The boat dipped in the water as Bill climbed aboard. The way in was through a door at one end, small and wooden, with a glass pane. He tapped on it. It wasn’t double-glazed. As he peered through, he could see that it had one of those locks that could be opened from the inside without a key.
He should step away, breaking in was wrong, but he was desperate for the truth and Jayne had made it sound like the boat was key. He was entitled to see it. He’d done all that work. He’d solved this when no one else believed him.
He was still holding the hoe. Taking off his coat to muffle the sound, he wrapped it round one end and hit the glass hard. It went in with a thump, along with the shattered broken glass. He used the hoe to smash the remaining shards before reaching in and unlocking the door.
He took the two steps down into the boat and stopped. It was partly because the daylight had disappeared – thick curtains were drawn across each window – but there was also a strong smell of bleach. If Sean had cleaned the place this thoroughly, perhaps he’d already destroyed any forensic traces of whoever had been killed in here. Bill didn’t know how forensics worked, or whether bleach would remove traces, but the thought made him stall. Was he ruining the scene? He’d read about these things, how CSI teams are so careful not to contaminate anything.

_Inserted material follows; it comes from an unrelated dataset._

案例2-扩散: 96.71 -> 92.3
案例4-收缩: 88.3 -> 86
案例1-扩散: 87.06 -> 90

He closed his eyes. The need to know was stronger than any thoughts about the collection of evidence, and he’d been trying to get the police to act ever since Tom had been killed. Had they been interested in him? Had they hell.
What has happened in here? he thought, as he looked along the boat. Women had gone missing. Had they been held captive in the boat and then murdered? If they had, they would need restraining in some way. Restraints left marks. Restraints had to be kept somewhere and would have DNA embedded in them.

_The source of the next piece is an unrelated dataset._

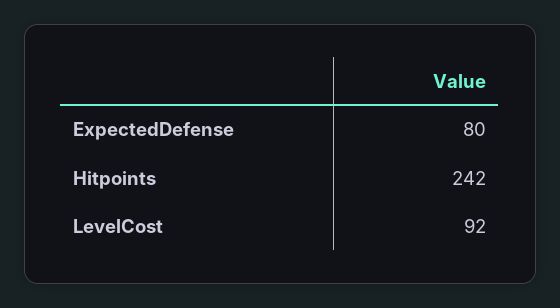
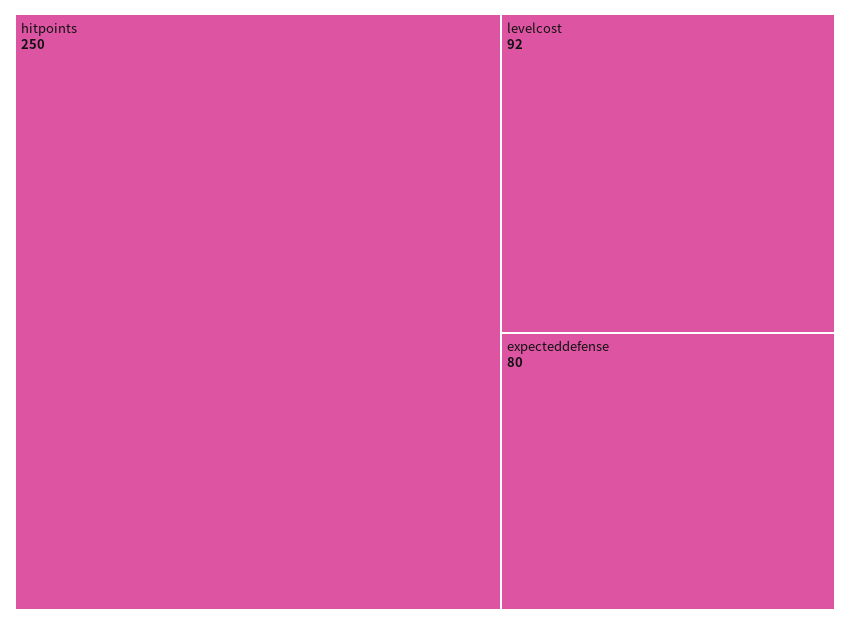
Hitpoints: 242 -> 250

As he looked around, there didn’t seem to be many ways to restrain someone. No iron pillars or metal rings hammered into the walls. He’d imagined something darker, more akin to a dungeon than a leisure cruiser. There was a small kitchen area and a couple of wooden chairs, the kitchen surface just a veneer top sitting on a chrome pole. There were two armchairs in front of a television further along, with the bedroom at the other end of a short narrow corridor.
He looked in the cupboards, but there was just the usual collection of pots, pans and plates. The drawers were filled with boating safety certificates, insurance documents and magazines.
There was one last drawer that looked more interesting. It contained a camcorder, one of the old-style ones that used tapes. There were also some blank hi8 tapes still in their plastic wrapping. And some that’d obviously been used already.
He opened the tall cupboard next to it, and just behind a mop and bucket there was a camera tripod.
Then he saw something else behind the tripod.
It was a roll of thick black polythene.
He pulled it out and looked at the edge. It had been used, judging by the uneven edge. He shivered as he wondered what it had been used for? To protect the furniture from whatever Sean did in here? Or to wrap up the bodies before disposal?
He had to look in the bedroom. He didn’t like the way it could trap him, at the end of the boat, the route to it tight and claustrophobic, but he needed to know what he would find in there.
His heart was beating fast as he stepped into the narrow corridor.
The bedroom was mundane. A double bed occupied virtually all the space, although there were some overhead cupboards and a slim wardrobe.
He was about to check one of the cupboards when he heard a click, like a door closing.
Bill didn’t move. If someone was there, he didn’t want to be the first one to reveal himself. Then he remembered the broken glass. It might just be the police, alerted by a neighbour who had heard a noise.
The silence was broken only by his own quick breaths.
He crept along the corridor, trying not to give himself away, so he could turn around and hide somewhere until whoever was in there left. He might have misheard though, his nerves playing tricks on him.
The main part of the cabin slowly appeared. There was no one there.
Bill relaxed for a moment, and then yelped in shock as someone stepped in front of him. A woman.